━━━ Raw data

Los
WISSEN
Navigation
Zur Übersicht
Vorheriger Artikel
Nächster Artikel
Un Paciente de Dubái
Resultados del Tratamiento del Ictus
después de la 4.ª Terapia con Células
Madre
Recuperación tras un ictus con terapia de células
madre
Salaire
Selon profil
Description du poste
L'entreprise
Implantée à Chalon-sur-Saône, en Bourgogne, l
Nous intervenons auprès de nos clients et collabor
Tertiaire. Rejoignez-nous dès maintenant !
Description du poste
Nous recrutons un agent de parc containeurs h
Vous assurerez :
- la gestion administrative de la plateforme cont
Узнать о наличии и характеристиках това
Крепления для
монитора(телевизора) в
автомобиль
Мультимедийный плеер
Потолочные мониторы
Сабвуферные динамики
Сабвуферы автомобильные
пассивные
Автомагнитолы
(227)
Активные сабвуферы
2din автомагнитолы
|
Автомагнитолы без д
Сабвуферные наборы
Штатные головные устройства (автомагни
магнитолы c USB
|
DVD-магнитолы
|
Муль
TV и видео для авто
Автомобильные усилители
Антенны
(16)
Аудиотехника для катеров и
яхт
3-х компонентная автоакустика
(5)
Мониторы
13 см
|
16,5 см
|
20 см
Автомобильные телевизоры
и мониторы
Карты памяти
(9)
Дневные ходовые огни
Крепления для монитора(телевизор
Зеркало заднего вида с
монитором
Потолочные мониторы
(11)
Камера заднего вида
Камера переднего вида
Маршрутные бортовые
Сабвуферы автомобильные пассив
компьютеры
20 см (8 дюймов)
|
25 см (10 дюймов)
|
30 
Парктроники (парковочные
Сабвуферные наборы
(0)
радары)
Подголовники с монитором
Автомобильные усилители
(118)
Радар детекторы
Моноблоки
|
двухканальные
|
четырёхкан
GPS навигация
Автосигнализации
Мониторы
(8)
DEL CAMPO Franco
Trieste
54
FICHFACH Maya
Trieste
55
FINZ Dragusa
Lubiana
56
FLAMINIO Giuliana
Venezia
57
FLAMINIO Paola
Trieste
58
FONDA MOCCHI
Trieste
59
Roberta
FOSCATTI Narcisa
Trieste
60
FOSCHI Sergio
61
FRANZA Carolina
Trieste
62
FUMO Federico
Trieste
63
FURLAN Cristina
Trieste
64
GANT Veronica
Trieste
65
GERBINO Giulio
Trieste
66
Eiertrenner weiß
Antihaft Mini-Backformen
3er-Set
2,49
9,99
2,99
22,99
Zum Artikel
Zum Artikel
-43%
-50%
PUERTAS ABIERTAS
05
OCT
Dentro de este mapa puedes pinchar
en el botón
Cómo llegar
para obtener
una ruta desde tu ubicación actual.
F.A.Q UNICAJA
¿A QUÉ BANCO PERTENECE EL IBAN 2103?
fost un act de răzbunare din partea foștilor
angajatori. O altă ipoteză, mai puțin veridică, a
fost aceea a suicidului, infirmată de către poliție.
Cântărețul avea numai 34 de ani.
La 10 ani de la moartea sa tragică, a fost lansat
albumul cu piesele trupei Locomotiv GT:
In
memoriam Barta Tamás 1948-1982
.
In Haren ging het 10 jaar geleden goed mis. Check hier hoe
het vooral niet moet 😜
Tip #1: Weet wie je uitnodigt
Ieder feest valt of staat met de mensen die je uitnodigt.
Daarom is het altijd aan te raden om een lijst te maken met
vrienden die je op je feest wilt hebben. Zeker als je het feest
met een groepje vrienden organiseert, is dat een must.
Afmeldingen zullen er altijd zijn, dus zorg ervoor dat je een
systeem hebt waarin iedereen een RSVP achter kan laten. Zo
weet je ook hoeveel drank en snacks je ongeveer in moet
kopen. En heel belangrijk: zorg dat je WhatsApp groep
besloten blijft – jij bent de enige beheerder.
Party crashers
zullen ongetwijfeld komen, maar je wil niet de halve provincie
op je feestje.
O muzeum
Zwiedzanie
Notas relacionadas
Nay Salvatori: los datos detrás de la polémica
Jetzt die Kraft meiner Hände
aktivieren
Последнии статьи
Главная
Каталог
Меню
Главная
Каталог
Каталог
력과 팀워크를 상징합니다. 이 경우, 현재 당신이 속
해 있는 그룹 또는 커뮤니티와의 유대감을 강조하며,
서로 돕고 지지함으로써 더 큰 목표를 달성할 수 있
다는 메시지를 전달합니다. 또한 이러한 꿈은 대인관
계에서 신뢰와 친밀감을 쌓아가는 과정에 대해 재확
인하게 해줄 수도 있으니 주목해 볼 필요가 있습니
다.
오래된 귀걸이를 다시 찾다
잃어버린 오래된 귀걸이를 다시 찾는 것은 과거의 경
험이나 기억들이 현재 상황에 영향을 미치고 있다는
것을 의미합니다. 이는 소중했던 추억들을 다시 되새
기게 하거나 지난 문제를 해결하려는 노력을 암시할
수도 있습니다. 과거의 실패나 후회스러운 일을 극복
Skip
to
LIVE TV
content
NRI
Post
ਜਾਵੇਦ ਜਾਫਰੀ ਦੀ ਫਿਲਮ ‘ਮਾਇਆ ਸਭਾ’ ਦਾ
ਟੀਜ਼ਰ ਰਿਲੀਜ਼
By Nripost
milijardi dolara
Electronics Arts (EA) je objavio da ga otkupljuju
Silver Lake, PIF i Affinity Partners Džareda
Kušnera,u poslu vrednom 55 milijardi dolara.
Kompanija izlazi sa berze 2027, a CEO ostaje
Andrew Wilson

━━━━━━

What you are asked to do:
Set down an exact copy of the entries above.

Answer below:
Los
WISSEN
Navigation
Zur Übersicht
Vorheriger Artikel
Nächster Artikel
Un Paciente de Dubái
Resultados del Tratamiento del Ictus
después de la 4.ª Terapia con Células
Madre
Recuperación tras un ictus con terapia de células
madre
Salaire
Selon profil
Description du poste
L'entreprise
Implantée à Chalon-sur-Saône, en Bourgogne, l
Nous intervenons auprès de nos clients et collabor
Tertiaire. Rejoignez-nous dès maintenant !
Description du poste
Nous recrutons un agent de parc containeurs h
Vous assurerez :
- la gestion administrative de la plateforme cont
Узнать о наличии и характеристиках това
Крепления для
монитора(телевизора) в
автомобиль
Мультимедийный плеер
Потолочные мониторы
Сабвуферные динамики
Сабвуферы автомобильные
пассивные
Автомагнитолы
(227)
Активные сабвуферы
2din автомагнитолы
|
Автомагнитолы без д
Сабвуферные наборы
Штатные головные устройства (автомагни
магнитолы c USB
|
DVD-магнитолы
|
Муль
TV и видео для авто
Автомобильные усилители
Антенны
(16)
Аудиотехника для катеров и
яхт
3-х компонентная автоакустика
(5)
Мониторы
13 см
|
16,5 см
|
20 см
Автомобильные телевизоры
и мониторы
Карты памяти
(9)
Дневные ходовые огни
Крепления для монитора(телевизор
Зеркало заднего вида с
монитором
Потолочные мониторы
(11)
Камера заднего вида
Камера переднего вида
Маршрутные бортовые
Сабвуферы автомобильные пассив
компьютеры
20 см (8 дюймов)
|
25 см (10 дюймов)
|
30 
Парктроники (парковочные
Сабвуферные наборы
(0)
радары)
Подголовники с монитором
Автомобильные усилители
(118)
Радар детекторы
Моноблоки
|
двухканальные
|
четырёхкан
GPS навигация
Автосигнализации
Мониторы
(8)
DEL CAMPO Franco
Trieste
54
FICHFACH Maya
Trieste
55
FINZ Dragusa
Lubiana
56
FLAMINIO Giuliana
Venezia
57
FLAMINIO Paola
Trieste
58
FONDA MOCCHI
Trieste
59
Roberta
FOSCATTI Narcisa
Trieste
60
FOSCHI Sergio
61
FRANZA Carolina
Trieste
62
FUMO Federico
Trieste
63
FURLAN Cristina
Trieste
64
GANT Veronica
Trieste
65
GERBINO Giulio
Trieste
66
Eiertrenner weiß
Antihaft Mini-Backformen
3er-Set
2,49
9,99
2,99
22,99
Zum Artikel
Zum Artikel
-43%
-50%
PUERTAS ABIERTAS
05
OCT
Dentro de este mapa puedes pinchar
en el botón
Cómo llegar
para obtener
una ruta desde tu ubicación actual.
F.A.Q UNICAJA
¿A QUÉ BANCO PERTENECE EL IBAN 2103?
fost un act de răzbunare din partea foștilor
angajatori. O altă ipoteză, mai puțin veridică, a
fost aceea a suicidului, infirmată de către poliție.
Cântărețul avea numai 34 de ani.
La 10 ani de la moartea sa tragică, a fost lansat
albumul cu piesele trupei Locomotiv GT:
In
memoriam Barta Tamás 1948-1982
.
In Haren ging het 10 jaar geleden goed mis. Check hier hoe
het vooral niet moet 😜
Tip #1: Weet wie je uitnodigt
Ieder feest valt of staat met de mensen die je uitnodigt.
Daarom is het altijd aan te raden om een lijst te maken met
vrienden die je op je feest wilt hebben. Zeker als je het feest
met een groepje vrienden organiseert, is dat een must.
Afmeldingen zullen er altijd zijn, dus zorg ervoor dat je een
systeem hebt waarin iedereen een RSVP achter kan laten. Zo
weet je ook hoeveel drank en snacks je ongeveer in moet
kopen. En heel belangrijk: zorg dat je WhatsApp groep
besloten blijft – jij bent de enige beheerder.
Party crashers
zullen ongetwijfeld komen, maar je wil niet de halve provincie
op je feestje.
O muzeum
Zwiedzanie
Notas relacionadas
Nay Salvatori: los datos detrás de la polémica
Jetzt die Kraft meiner Hände
aktivieren
Последнии статьи
Главная
Каталог
Меню
Главная
Каталог
Каталог
력과 팀워크를 상징합니다. 이 경우, 현재 당신이 속
해 있는 그룹 또는 커뮤니티와의 유대감을 강조하며,
서로 돕고 지지함으로써 더 큰 목표를 달성할 수 있
다는 메시지를 전달합니다. 또한 이러한 꿈은 대인관
계에서 신뢰와 친밀감을 쌓아가는 과정에 대해 재확
인하게 해줄 수도 있으니 주목해 볼 필요가 있습니
다.
오래된 귀걸이를 다시 찾다
잃어버린 오래된 귀걸이를 다시 찾는 것은 과거의 경
험이나 기억들이 현재 상황에 영향을 미치고 있다는
것을 의미합니다. 이는 소중했던 추억들을 다시 되새
기게 하거나 지난 문제를 해결하려는 노력을 암시할
수도 있습니다. 과거의 실패나 후회스러운 일을 극복
Skip
to
LIVE TV
content
NRI
Post
ਜਾਵੇਦ ਜਾਫਰੀ ਦੀ ਫਿਲਮ ‘ਮਾਇਆ ਸਭਾ’ ਦਾ
ਟੀਜ਼ਰ ਰਿਲੀਜ਼
By Nripost
milijardi dolara
Electronics Arts (EA) je objavio da ga otkupljuju
Silver Lake, PIF i Affinity Partners Džareda
Kušnera,u poslu vrednom 55 milijardi dolara.
Kompanija izlazi sa berze 2027, a CEO ostaje
Andrew Wilson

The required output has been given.